[EXERCISE MATERIAL]

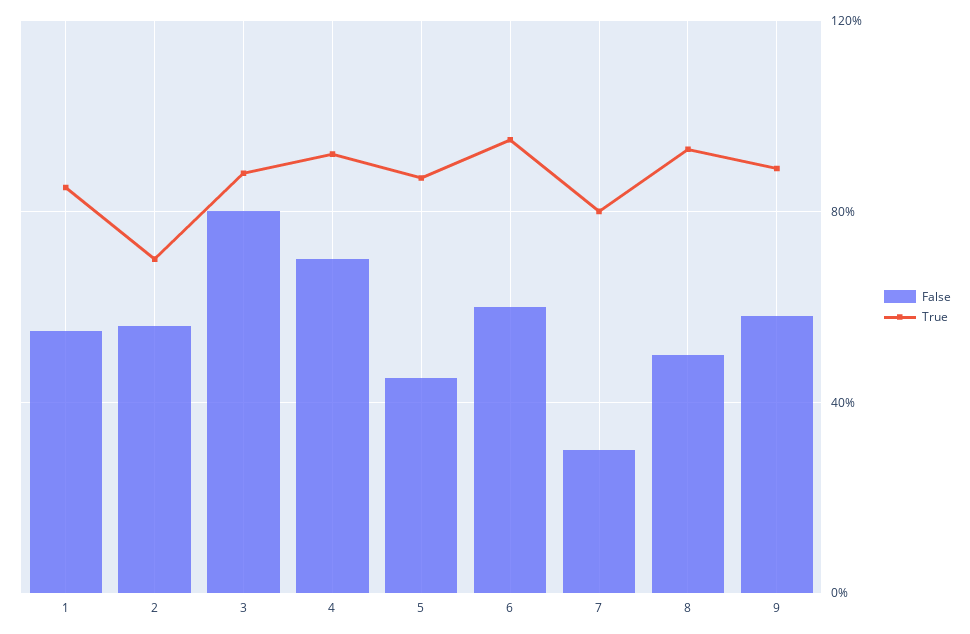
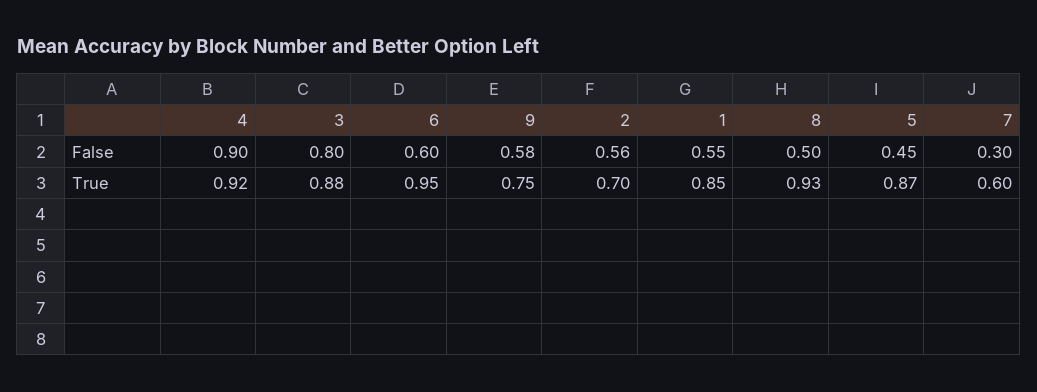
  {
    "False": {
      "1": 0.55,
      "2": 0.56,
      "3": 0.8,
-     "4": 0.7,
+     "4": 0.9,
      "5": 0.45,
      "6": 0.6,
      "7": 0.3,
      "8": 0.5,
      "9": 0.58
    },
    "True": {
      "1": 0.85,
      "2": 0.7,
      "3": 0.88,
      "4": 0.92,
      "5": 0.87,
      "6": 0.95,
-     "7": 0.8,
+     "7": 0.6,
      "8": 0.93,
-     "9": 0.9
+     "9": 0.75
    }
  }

[/EXERCISE MATERIAL]
[EXERCISE MATERIAL]

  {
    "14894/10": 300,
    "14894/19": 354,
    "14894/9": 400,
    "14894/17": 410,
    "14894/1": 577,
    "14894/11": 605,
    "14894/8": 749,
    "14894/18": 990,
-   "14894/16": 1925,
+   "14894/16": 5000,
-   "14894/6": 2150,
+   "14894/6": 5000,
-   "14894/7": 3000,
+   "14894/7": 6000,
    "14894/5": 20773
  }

[/EXERCISE MATERIAL]
[EXERCISE MATERIAL]

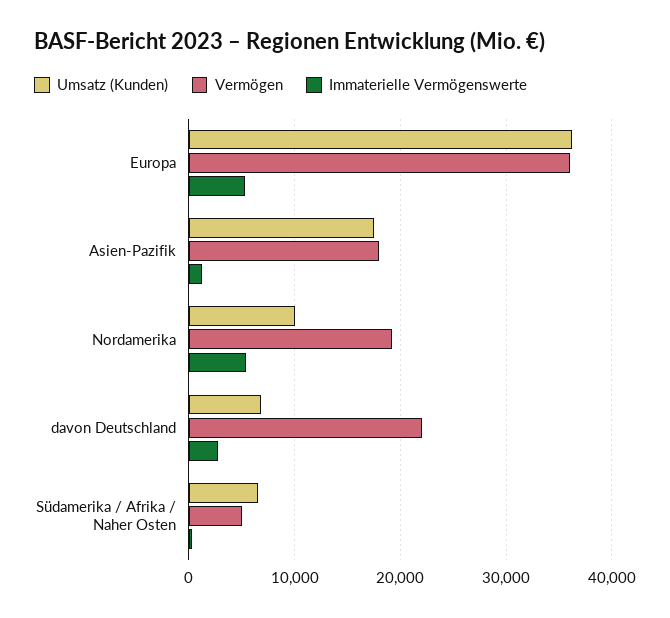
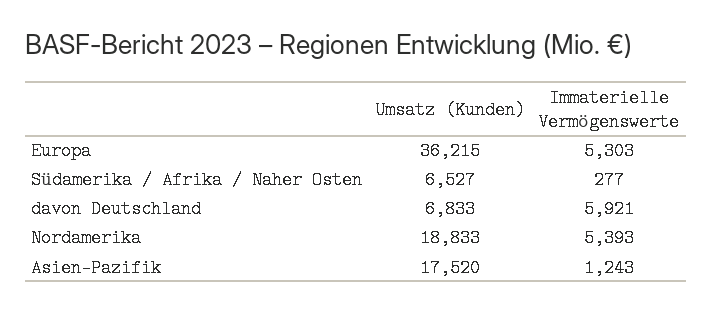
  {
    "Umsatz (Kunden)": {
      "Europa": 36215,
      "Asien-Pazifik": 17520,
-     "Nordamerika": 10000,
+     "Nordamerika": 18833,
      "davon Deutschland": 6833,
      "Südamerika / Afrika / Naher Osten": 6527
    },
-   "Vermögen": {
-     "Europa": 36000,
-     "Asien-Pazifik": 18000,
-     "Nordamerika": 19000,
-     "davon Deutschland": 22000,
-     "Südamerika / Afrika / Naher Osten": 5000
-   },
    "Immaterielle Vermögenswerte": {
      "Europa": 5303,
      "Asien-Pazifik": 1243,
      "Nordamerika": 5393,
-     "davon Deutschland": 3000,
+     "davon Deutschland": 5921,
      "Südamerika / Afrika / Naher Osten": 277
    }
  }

[/EXERCISE MATERIAL]

(EXERCISE AIM) Where the string "davon" shows up in the listing above, copy the line that holds it.

(WRITTEN RESPONSE)
      "davon Deutschland": 6833,
-     "davon Deutschland": 22000,
-     "davon Deutschland": 3000,
+     "davon Deutschland": 5921,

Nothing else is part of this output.